What this task involves:
Gather every line in the data below that contains the word "Nissan". Case counts, so match only that exact capitalization.

Records provided:
################

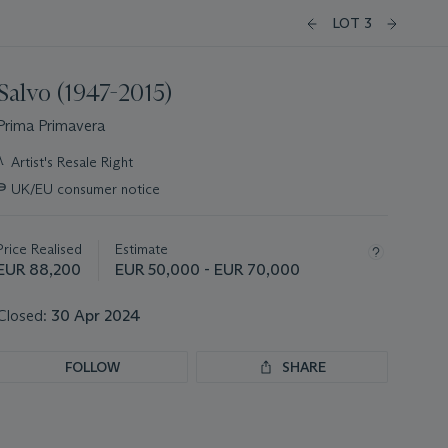
LOT 3
Salvo (1947-2015)
Prima Primavera
Important
λ
Artist's Resale Right
information
∍
UK/EU consumer notice
about
this
lot
Price Realised
Estimate
EUR 88,200
EUR 50,000 - EUR 70,000
Closed:
30 Apr 2024
FOLLOW
SHARE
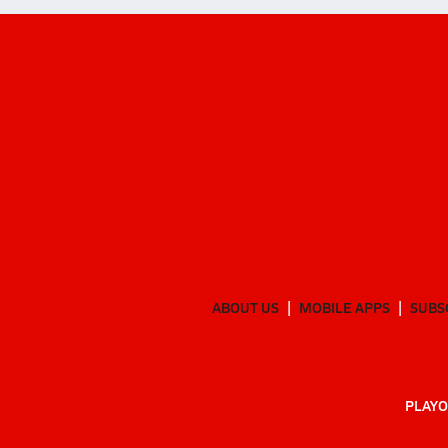
ABOUT US
MOBILE APPS
SUBS
PLAYO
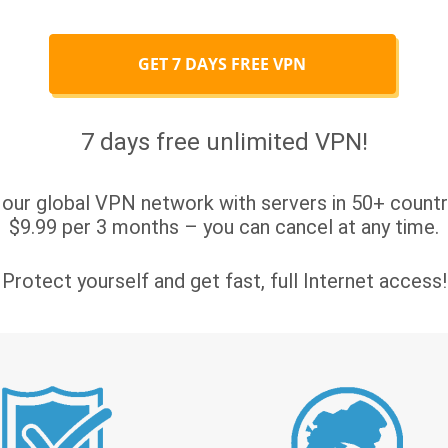
GET 7 DAYS FREE VPN
7 days free unlimited VPN!
 our global VPN network with servers in 50+ countri
$9.99 per 3 months – you can cancel at any time.
Protect yourself and get fast, full Internet access!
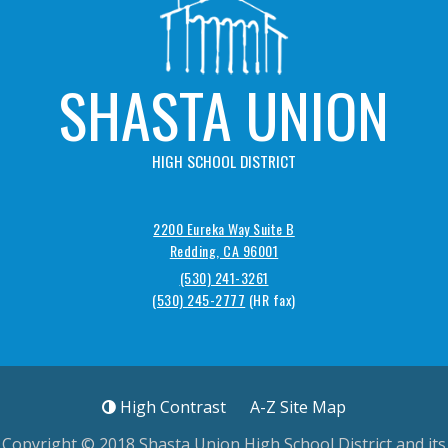
SHASTA UNION
HIGH SCHOOL DISTRICT
2200 Eureka Way Suite B
Redding, CA 96001
(530) 241-3261
(530) 245-2777
High Contrast
A-Z
Site Map
Copyright © 2018
Shasta Union High School District
and its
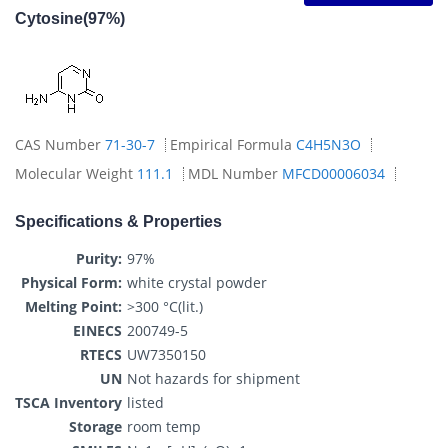
Cytosine(97%)
CAS Number
71-30-7
Empirical Formula
C4H5N3O
Molecular Weight
111.1
MDL Number
MFCD00006034
Specifications & Properties
Purity:
97%
Physical Form:
white crystal powder
Melting Point:
>300 °C(lit.)
EINECS
200749-5
RTECS
UW7350150
UN
Not hazards for shipment
TSCA Inventory
listed
Storage
room temp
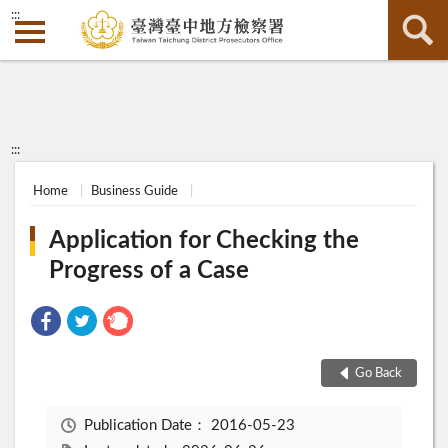
:::
:::
Home
Business Guide
Application for Checking the
Progress of a Case
Go Back
Publication Date：
2016-05-23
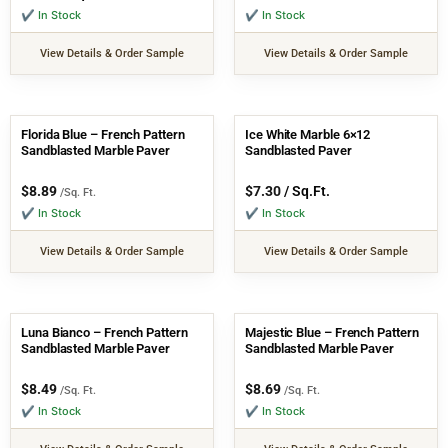
✔ In Stock
✔ In Stock
View Details & Order Sample
View Details & Order Sample
Florida Blue – French Pattern
Ice White Marble 6×12
Sandblasted Marble Paver
Sandblasted Paver
$
8.89
$
7.30
/ Sq.Ft.
/Sq. Ft.
✔ In Stock
✔ In Stock
View Details & Order Sample
View Details & Order Sample
Luna Bianco – French Pattern
Majestic Blue – French Pattern
Sandblasted Marble Paver
Sandblasted Marble Paver
$
8.49
$
8.69
/Sq. Ft.
/Sq. Ft.
✔ In Stock
✔ In Stock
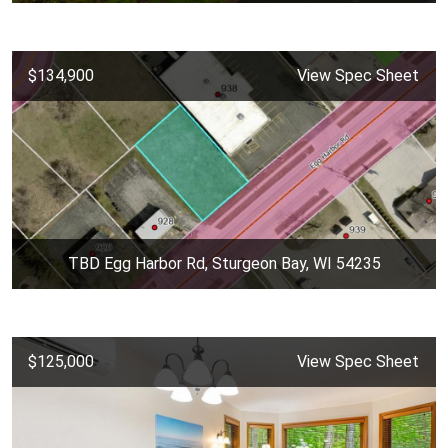
$134,900
View Spec Sheet
TBD Egg Harbor Rd, Sturgeon Bay, WI 54235
$125,000
View Spec Sheet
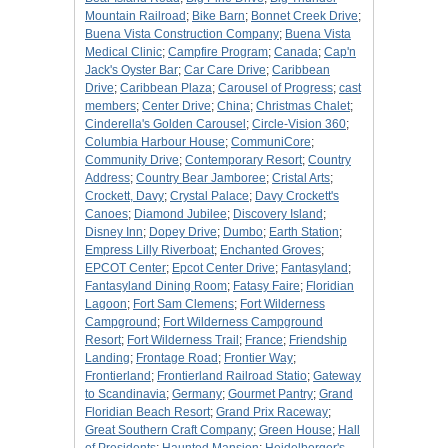
Mountain Railroad
;
Bike Barn
;
Bonnet Creek Drive
;
Buena Vista Construction Company
;
Buena Vista
Medical Clinic
;
Campfire Program
;
Canada
;
Cap'n
Jack's Oyster Bar
;
Car Care Drive
;
Caribbean
Drive
;
Caribbean Plaza
;
Carousel of Progress
;
cast
members
;
Center Drive
;
China
;
Christmas Chalet
;
Cinderella's Golden Carousel
;
Circle-Vision 360
;
Columbia Harbour House
;
CommuniCore
;
Community Drive
;
Contemporary Resort
;
Country
Address
;
Country Bear Jamboree
;
Cristal Arts
;
Crockett, Davy
;
Crystal Palace
;
Davy Crockett's
Canoes
;
Diamond Jubilee
;
Discovery Island
;
Disney Inn
;
Dopey Drive
;
Dumbo
;
Earth Station
;
Empress Lilly Riverboat
;
Enchanted Groves
;
EPCOT Center
;
Epcot Center Drive
;
Fantasyland
;
Fantasyland Dining Room
;
Fatasy Faire
;
Floridian
Lagoon
;
Fort Sam Clemens
;
Fort Wilderness
Campground
;
Fort Wilderness Campground
Resort
;
Fort Wilderness Trail
;
France
;
Friendship
Landing
;
Frontage Road
;
Frontier Way
;
Frontierland
;
Frontierland Railroad Statio
;
Gateway
to Scandinavia
;
Germany
;
Gourmet Pantry
;
Grand
Floridian Beach Resort
;
Grand Prix Raceway
;
Great Southern Craft Company
;
Green House
;
Hall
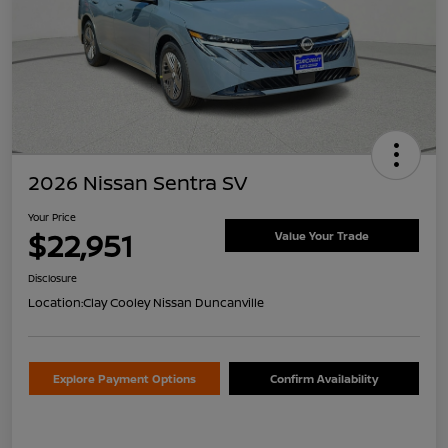
2026 Nissan Sentra SV
Your Price
$22,951
Value Your Trade
Disclosure
Location:
Clay Cooley Nissan Duncanville
Explore Payment Options
Confirm Availability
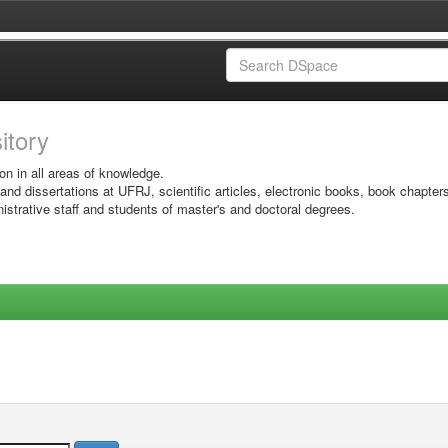
sitory
on in all areas of knowledge.
 and dissertations at UFRJ, scientific articles, electronic books, book chapter
istrative staff and students of master's and doctoral degrees.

################

Answer:
2026 Nissan Sentra SV
Clay Cooley Nissan Duncanville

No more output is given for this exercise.